## Items
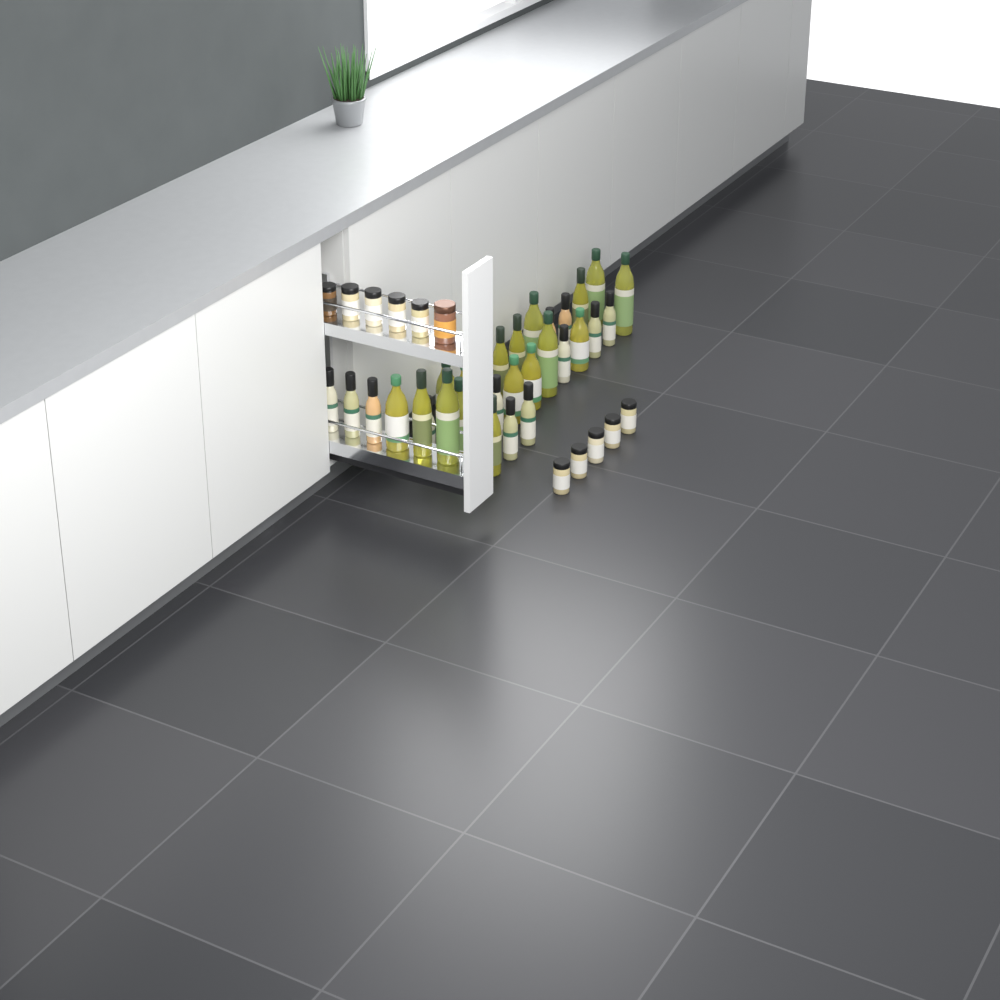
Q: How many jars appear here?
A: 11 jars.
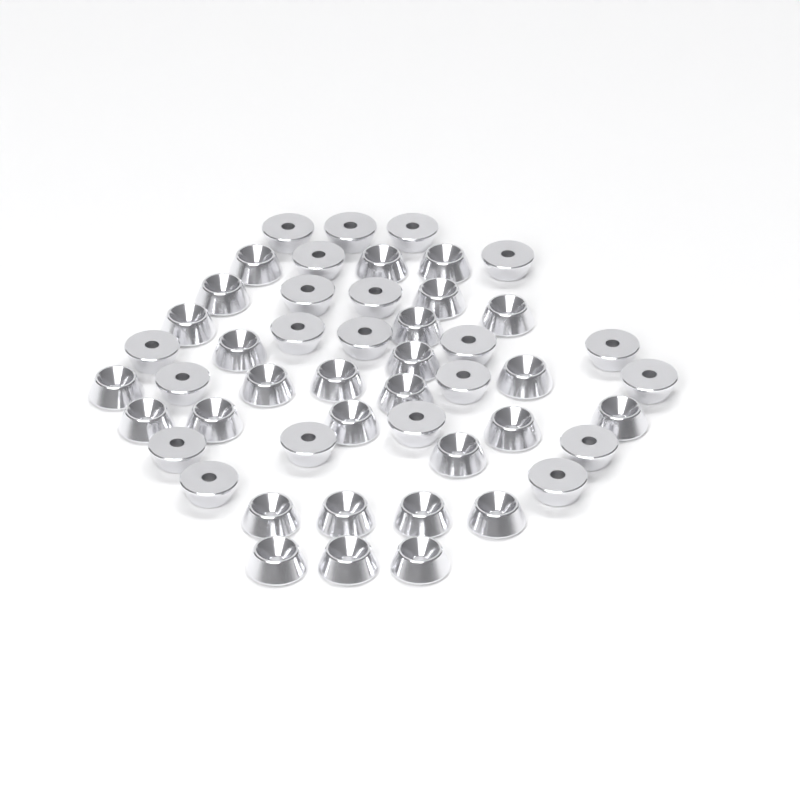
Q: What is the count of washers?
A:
---
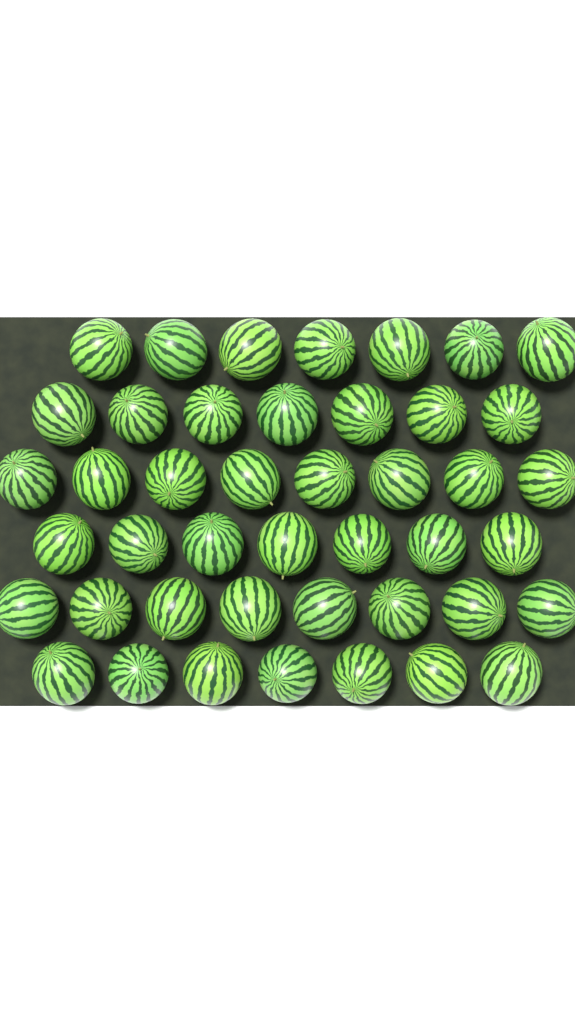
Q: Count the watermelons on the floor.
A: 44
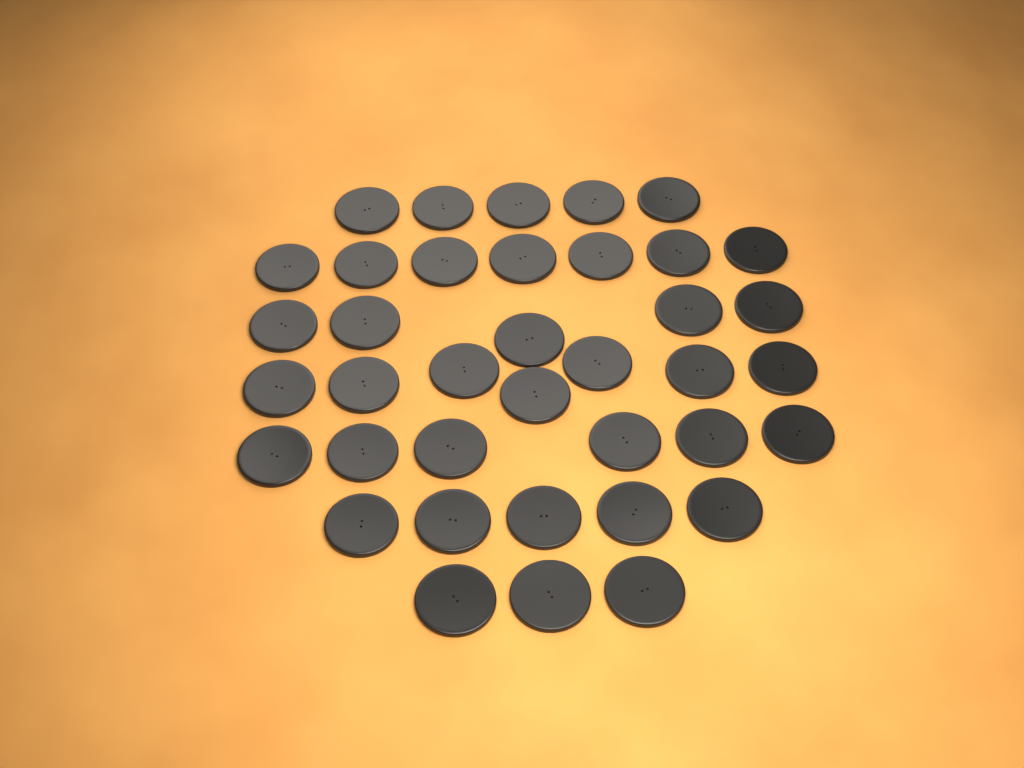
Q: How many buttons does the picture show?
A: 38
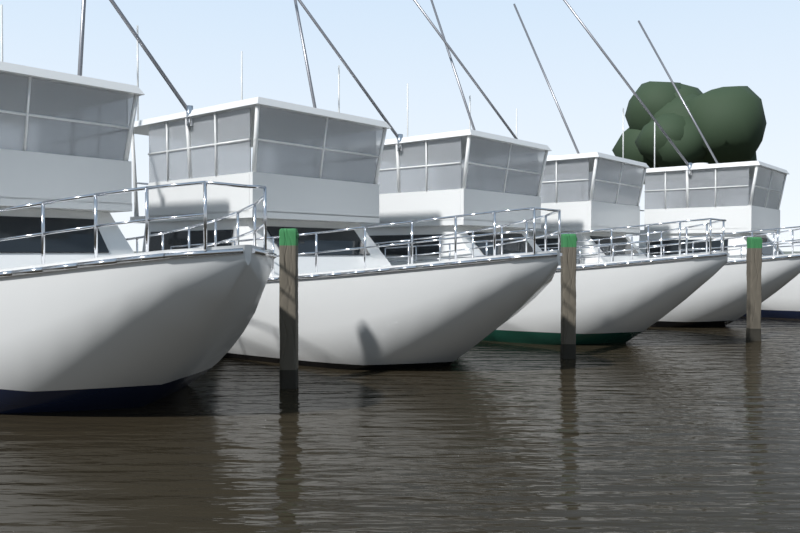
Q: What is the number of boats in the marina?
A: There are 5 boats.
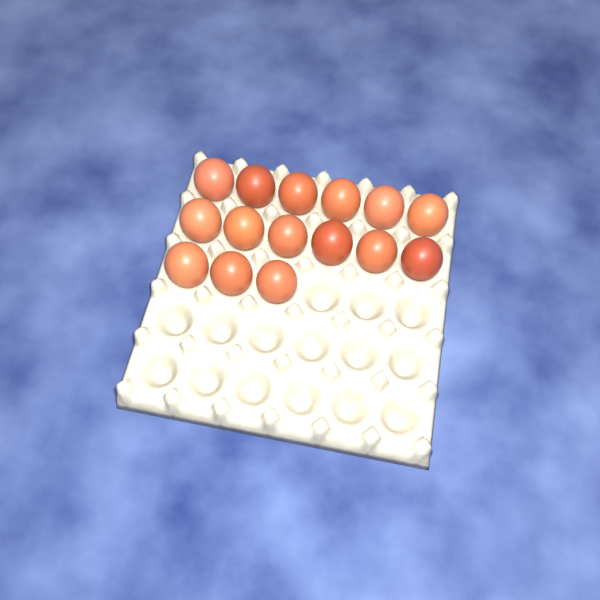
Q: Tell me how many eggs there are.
--
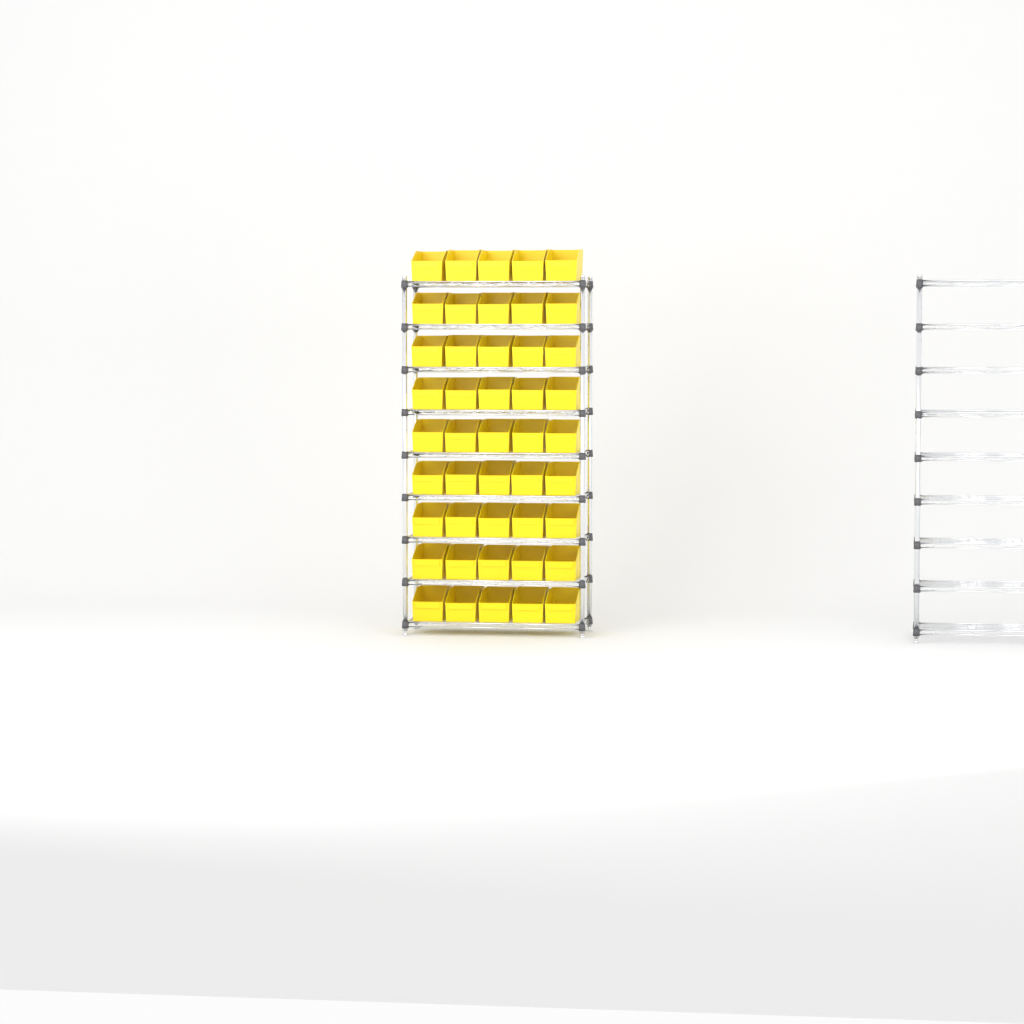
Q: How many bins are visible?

## Written problem
Arrange as a numbered list the rows from the line containing "Q: What is the number of boats in the marina?" through the line containing "Q: Tell me how many eggs there are.", both included. Omit blank lines, and leave the pictures out of your answer.

## Exercise response
1. Q: What is the number of boats in the marina?
2. A: There are 5 boats.
3. Q: Tell me how many eggs there are.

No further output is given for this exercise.